While I suspect that this commentary will be poo-pooed by web services vendors, the history of the web makes me suspect I’ll be right in the end. RSS syndication has emerged in a largely ad-hoc fashion to fulfill a specific need - syndication - that seems to be an intrinsic characteristic and requirement of the Internet. Syndication in turn is simply a messaging protocol built around a subscription-oriented PUSH model. If you make the syndication format too complex for people to use (as I believe is the case with SOAP) then they will migrate to simpler formats as they become available.
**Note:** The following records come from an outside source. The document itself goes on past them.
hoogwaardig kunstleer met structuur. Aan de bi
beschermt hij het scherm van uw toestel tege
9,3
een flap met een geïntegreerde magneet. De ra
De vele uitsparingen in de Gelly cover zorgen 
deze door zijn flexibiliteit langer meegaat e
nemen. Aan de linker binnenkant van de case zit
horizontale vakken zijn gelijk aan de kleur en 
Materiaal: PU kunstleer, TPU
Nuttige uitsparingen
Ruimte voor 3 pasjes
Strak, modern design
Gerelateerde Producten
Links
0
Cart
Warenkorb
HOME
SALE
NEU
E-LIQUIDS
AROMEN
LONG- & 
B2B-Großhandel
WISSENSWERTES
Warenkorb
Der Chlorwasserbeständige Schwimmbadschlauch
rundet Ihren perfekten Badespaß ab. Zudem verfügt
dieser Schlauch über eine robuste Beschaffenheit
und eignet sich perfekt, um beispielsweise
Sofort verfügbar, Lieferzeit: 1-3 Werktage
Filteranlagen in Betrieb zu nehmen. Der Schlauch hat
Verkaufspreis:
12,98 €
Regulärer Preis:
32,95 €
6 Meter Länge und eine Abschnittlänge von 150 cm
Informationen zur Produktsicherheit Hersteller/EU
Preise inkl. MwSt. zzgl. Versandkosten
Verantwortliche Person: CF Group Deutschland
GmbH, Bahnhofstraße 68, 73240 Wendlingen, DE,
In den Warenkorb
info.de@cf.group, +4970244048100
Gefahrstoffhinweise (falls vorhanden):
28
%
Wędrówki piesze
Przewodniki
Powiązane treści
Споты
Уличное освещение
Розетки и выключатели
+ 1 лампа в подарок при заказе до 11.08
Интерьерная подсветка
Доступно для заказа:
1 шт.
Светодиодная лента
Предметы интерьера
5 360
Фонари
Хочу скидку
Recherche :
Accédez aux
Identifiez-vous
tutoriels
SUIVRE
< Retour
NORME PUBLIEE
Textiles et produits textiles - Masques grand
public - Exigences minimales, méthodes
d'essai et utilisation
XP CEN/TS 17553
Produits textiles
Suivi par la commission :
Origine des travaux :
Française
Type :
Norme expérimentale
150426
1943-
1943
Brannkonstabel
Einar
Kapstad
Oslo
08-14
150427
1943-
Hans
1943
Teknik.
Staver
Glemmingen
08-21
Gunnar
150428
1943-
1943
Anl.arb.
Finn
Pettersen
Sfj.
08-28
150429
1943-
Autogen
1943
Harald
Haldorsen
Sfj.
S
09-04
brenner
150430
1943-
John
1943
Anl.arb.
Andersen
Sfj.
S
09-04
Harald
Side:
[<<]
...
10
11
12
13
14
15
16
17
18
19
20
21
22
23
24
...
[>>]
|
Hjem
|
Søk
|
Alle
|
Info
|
Because ATOM is blessed by both the IETF and the W3C and is seen as an open standard (whereas questions remain concerning the precise nature and implementation of SOAP) it will likely continue to gain the mindshare of developers and users alike.

To sum up, there’s been good stuff all around from the REST / web architecture guys and the WS-* death march continues on…

5 Responses to “Web Architecture Roundup”

  1. Rams:

    Sounds very much like what Adam Bosworth had to say, I quickly scribbled down the main points from his talk (now available at itconversations.com) here:

    http://cycle-gap.blogspot.com/2005/07/adam-bosworth-on-new-data-model-for.html

    comment at 24. July 2005

  2. Ryan Tomayko:

    Great stuff, Rams. I’m listening now:

    http://www.itconversations.com/shows/detail571.html

    comment at 24. July 2005

  3. AB:

    SOAP is pretty easy, and it’s not all .NET and Java, you can use SOAP in just about any programming languages and they all have a handful of frameworks that provide the tools necessary to make SOAP easy. You need tools/libraries/frameworks to work with REST too, unless you’re writing XML parsing by hand.

    The good thing about SOAP is that it is just a standard way to structure a request/response. I know there are tons of other WS-stuff coming out to give web services the characteristics of things like JMS, but for most people they just want to expose a SignIn request, or a getStatus SOAP request and those are so simple, it’s amazing.

    Take PHP for example, you can make a SOAP call in 2 lines with PEAR::SOAP and write a SOAP server in probably less than 10 lines of code.

    comment at 24. July 2005

  4. Randy Charles Morin:

    Author said “extending beyond HTTP” and you translated that to “extending HTTP”. The REST death march continues on.

    comment at 25. July 2005

  5. Randy Charles Morin:

    There’s not a huge difference between “extending beyond HTTP” and “extending HTTP”? Common. Extend beyond implies using protocols other than and extend implies using protocols based on. Since SMTP is not based on HTTP, this flies directly in the face of your argument.